** Start RECORDED INFORMATION **

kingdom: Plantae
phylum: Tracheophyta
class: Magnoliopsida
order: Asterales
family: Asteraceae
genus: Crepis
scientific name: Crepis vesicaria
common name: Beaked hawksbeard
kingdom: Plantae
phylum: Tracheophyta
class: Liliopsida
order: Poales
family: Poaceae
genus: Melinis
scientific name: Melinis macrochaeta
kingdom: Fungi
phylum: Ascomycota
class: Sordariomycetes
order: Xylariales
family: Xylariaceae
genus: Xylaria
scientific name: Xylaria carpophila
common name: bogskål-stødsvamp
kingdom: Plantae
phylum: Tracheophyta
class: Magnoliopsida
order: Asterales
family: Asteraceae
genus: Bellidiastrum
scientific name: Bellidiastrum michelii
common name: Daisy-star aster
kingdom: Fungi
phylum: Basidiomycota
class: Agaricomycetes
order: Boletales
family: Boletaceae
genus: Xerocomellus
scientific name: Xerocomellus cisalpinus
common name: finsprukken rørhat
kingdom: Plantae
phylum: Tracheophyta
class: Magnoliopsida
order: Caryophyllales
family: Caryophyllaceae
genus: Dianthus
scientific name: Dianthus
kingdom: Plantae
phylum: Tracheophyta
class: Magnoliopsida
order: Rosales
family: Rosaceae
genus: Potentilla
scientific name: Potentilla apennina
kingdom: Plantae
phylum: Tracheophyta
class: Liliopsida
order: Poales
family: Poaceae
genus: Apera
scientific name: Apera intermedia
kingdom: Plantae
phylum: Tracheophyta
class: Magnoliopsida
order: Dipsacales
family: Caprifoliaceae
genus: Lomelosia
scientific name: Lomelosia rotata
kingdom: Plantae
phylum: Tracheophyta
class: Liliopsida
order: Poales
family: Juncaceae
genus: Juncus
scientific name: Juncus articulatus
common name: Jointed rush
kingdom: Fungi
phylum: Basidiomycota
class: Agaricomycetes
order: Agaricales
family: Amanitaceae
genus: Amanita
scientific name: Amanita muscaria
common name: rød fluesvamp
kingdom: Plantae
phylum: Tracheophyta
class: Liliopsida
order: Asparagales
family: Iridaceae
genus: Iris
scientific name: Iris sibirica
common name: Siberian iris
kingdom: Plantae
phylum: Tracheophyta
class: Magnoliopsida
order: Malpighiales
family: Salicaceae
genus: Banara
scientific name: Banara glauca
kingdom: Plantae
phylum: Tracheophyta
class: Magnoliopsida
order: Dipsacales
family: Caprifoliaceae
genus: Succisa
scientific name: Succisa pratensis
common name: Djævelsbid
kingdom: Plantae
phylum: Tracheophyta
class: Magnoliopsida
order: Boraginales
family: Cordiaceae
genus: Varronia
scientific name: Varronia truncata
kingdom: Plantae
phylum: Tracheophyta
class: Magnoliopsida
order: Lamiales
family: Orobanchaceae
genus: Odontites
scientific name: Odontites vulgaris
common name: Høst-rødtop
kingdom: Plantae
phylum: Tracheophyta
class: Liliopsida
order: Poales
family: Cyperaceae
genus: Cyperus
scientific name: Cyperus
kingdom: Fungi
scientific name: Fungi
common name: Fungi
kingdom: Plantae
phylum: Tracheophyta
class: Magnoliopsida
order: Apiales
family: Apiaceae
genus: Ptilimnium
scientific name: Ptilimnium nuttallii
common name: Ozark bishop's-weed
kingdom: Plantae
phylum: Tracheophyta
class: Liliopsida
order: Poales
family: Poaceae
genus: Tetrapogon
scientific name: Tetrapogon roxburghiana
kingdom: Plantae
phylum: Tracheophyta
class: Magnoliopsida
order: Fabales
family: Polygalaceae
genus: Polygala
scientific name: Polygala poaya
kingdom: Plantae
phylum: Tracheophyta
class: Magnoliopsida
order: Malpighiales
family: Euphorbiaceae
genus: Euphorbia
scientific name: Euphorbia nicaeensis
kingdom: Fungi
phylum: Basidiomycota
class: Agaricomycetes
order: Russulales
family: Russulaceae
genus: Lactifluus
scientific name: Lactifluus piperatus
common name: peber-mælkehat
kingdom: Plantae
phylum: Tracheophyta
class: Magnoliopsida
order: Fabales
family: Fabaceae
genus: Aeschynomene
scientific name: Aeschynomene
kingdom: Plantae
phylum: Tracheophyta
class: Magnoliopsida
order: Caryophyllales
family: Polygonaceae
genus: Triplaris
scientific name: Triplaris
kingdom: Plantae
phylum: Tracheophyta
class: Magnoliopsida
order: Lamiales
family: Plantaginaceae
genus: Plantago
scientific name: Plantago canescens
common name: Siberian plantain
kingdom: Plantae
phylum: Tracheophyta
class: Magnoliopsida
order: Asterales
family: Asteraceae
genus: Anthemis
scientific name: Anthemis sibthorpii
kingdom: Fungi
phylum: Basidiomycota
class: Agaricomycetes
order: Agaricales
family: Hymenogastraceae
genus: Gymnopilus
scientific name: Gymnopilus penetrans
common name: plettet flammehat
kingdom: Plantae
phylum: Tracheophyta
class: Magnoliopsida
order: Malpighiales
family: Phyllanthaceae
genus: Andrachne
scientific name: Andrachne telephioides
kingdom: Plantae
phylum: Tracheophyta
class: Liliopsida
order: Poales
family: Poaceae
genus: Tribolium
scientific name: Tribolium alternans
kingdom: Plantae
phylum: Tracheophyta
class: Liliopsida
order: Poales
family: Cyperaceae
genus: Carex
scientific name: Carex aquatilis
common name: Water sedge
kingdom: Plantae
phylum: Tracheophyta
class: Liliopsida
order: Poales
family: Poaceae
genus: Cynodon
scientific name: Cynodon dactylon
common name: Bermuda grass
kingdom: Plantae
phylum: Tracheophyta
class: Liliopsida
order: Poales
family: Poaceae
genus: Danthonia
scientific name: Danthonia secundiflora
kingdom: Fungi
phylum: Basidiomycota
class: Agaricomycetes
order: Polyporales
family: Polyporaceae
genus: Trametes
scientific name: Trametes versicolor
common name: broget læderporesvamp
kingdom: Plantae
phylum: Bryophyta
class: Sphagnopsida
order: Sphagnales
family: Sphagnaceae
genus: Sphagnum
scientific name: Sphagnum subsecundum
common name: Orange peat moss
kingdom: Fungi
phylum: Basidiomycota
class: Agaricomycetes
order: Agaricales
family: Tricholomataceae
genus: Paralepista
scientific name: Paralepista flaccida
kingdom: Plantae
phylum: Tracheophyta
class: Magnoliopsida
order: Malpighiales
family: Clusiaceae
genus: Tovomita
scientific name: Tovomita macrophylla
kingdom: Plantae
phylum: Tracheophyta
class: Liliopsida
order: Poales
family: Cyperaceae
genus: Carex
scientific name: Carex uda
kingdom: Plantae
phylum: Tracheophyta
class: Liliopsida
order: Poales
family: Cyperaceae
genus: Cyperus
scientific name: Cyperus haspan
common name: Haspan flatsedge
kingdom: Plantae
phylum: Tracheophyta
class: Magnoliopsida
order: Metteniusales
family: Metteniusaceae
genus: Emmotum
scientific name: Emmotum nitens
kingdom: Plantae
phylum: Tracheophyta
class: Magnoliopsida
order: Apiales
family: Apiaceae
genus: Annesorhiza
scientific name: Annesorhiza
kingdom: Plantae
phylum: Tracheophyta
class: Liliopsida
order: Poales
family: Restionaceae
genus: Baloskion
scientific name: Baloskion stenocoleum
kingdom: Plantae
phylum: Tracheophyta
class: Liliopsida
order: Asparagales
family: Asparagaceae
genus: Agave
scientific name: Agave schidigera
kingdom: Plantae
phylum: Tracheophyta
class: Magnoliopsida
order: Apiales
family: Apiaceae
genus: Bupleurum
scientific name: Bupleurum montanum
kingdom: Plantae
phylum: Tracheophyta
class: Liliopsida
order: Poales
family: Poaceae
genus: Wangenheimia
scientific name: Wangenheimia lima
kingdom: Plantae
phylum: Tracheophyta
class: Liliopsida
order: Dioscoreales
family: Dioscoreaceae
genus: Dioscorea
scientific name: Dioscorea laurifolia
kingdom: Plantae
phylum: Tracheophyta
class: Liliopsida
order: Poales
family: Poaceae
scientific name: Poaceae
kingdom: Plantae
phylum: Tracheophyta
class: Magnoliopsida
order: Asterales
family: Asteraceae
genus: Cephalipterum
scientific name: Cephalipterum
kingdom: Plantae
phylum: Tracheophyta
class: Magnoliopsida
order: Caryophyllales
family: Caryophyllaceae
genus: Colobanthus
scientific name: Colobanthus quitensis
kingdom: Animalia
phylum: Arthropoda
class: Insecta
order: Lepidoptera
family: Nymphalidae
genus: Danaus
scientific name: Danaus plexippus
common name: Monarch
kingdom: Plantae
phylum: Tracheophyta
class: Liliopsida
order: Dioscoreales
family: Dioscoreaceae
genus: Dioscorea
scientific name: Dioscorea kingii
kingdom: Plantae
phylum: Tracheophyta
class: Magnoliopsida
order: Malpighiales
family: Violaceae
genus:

** End RECORDED INFORMATION **

### PROBLEM:
Can you set down, unchanged, everything from the line containing "genus: Bupleurum" down to the last of the lines above, including both of those lines?

### WRITTEN RESPONSE:
genus: Bupleurum
scientific name: Bupleurum montanum
kingdom: Plantae
phylum: Tracheophyta
class: Liliopsida
order: Poales
family: Poaceae
genus: Wangenheimia
scientific name: Wangenheimia lima
kingdom: Plantae
phylum: Tracheophyta
class: Liliopsida
order: Dioscoreales
family: Dioscoreaceae
genus: Dioscorea
scientific name: Dioscorea laurifolia
kingdom: Plantae
phylum: Tracheophyta
class: Liliopsida
order: Poales
family: Poaceae
scientific name: Poaceae
kingdom: Plantae
phylum: Tracheophyta
class: Magnoliopsida
order: Asterales
family: Asteraceae
genus: Cephalipterum
scientific name: Cephalipterum
kingdom: Plantae
phylum: Tracheophyta
class: Magnoliopsida
order: Caryophyllales
family: Caryophyllaceae
genus: Colobanthus
scientific name: Colobanthus quitensis
kingdom: Animalia
phylum: Arthropoda
class: Insecta
order: Lepidoptera
family: Nymphalidae
genus: Danaus
scientific name: Danaus plexippus
common name: Monarch
kingdom: Plantae
phylum: Tracheophyta
class: Liliopsida
order: Dioscoreales
family: Dioscoreaceae
genus: Dioscorea
scientific name: Dioscorea kingii
kingdom: Plantae
phylum: Tracheophyta
class: Magnoliopsida
order: Malpighiales
family: Violaceae
genus:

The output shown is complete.